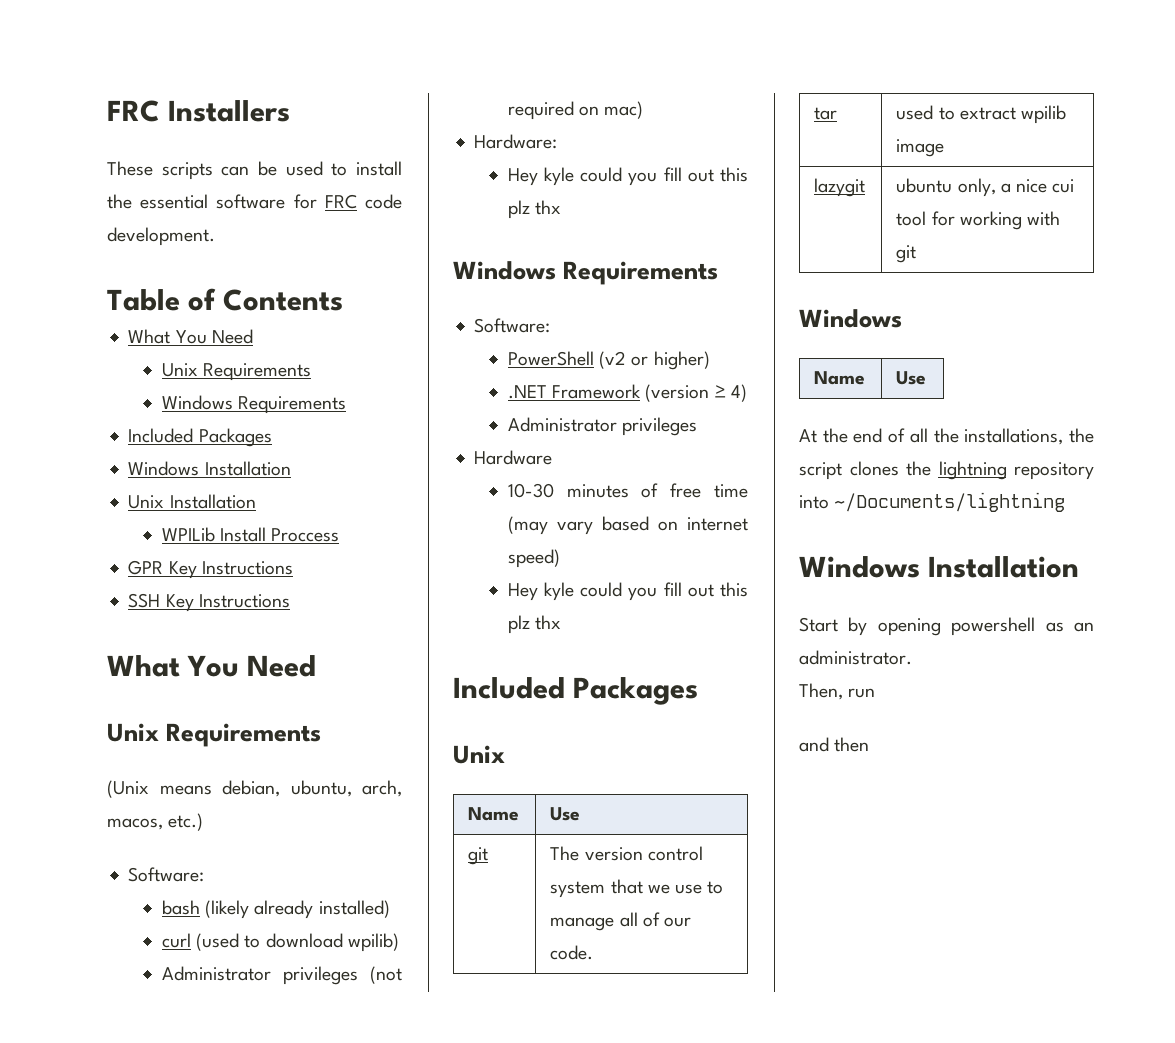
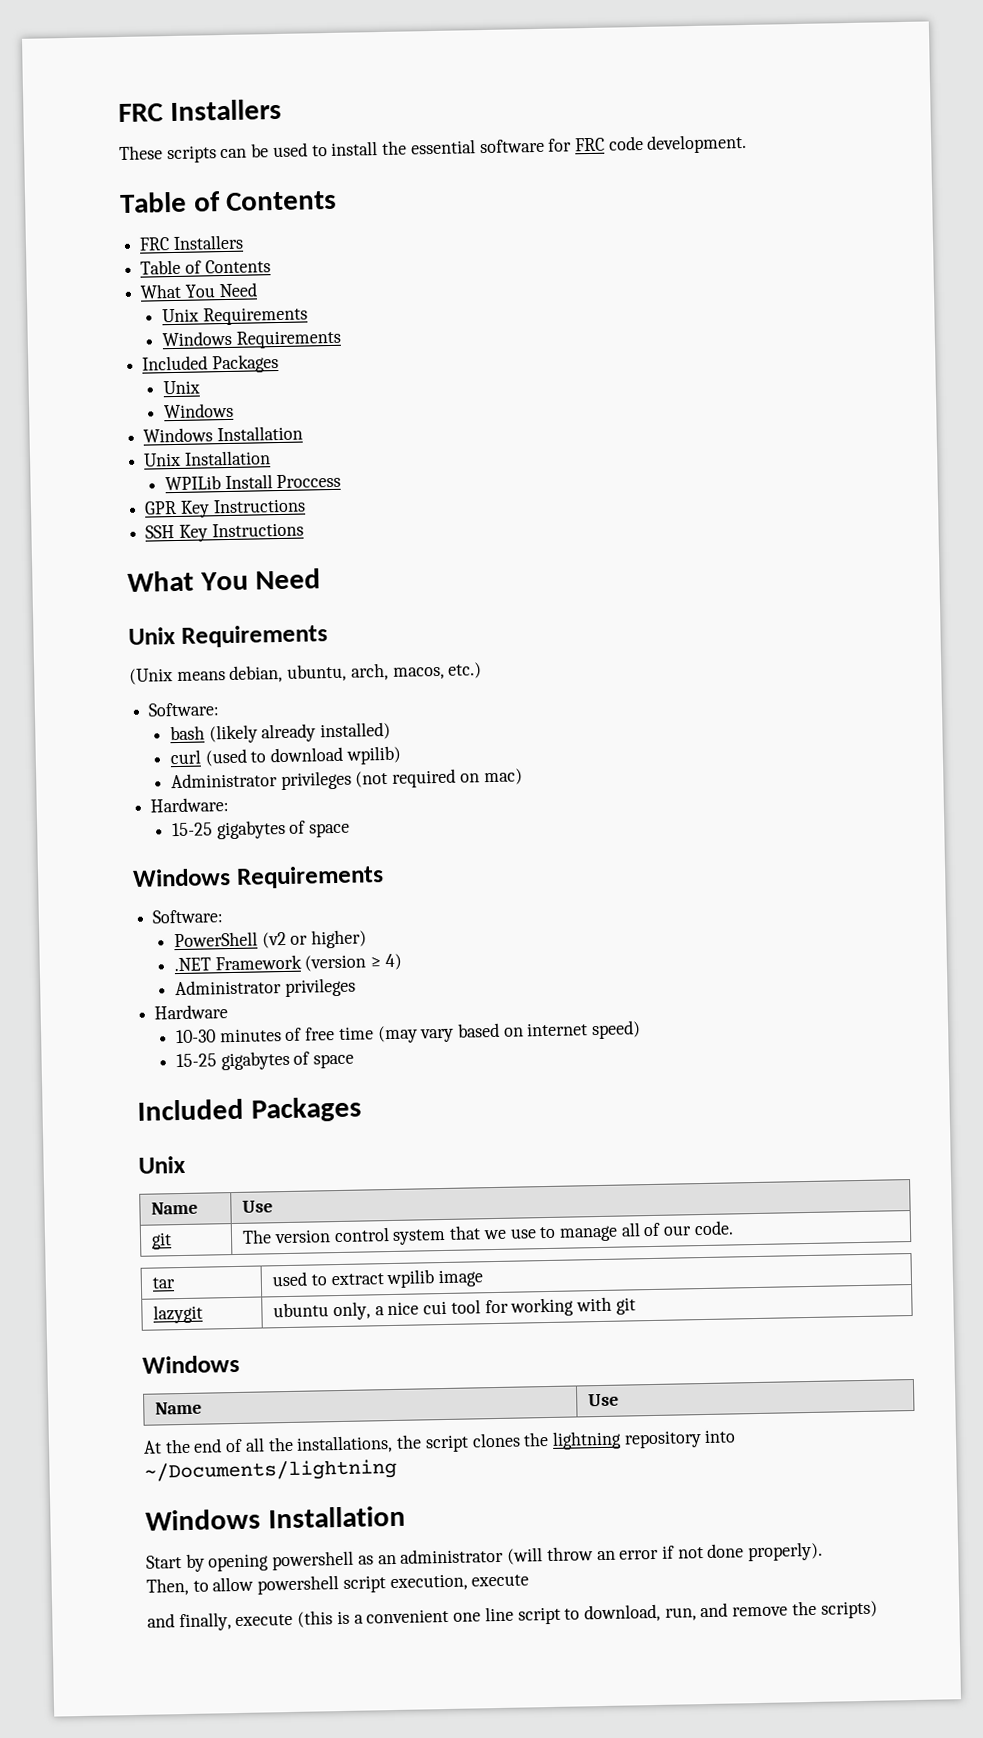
(344, 300) none -> [139,234,244,251] [140,259,271,275] // FRC Installers // Table of Contents
(272, 437) none -> [162,380,200,395] [163,402,234,419] // Unix // Windows
[507,167,748,186] [507,200,562,219] Hey kyle could you fill out this plz thx -> [171,819,351,840] 15-25 gigabytes of space
[507,582,748,601] [507,615,562,634] Hey kyle could you fill out this plz thx -> [175,1050,355,1071] 15-25 gigabytes of space
[799,650,912,665] [799,683,876,700] [799,737,870,752] administrator. // Then, run // and then -> [400,1541,824,1565] [146,1573,530,1596] [147,1600,878,1632] administrator (will throw an error if not done properly). // Then, to allow powershell script execution, execute // and finally, execute (this is a convenient one line script to download, run, and remove the scripts)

|---|

What are the lines of the data above that include the string "none"? Copy them.

(344, 300) none -> [139,234,244,251] [140,259,271,275] // FRC Installers // Table of Contents
(272, 437) none -> [162,380,200,395] [163,402,234,419] // Unix // Windows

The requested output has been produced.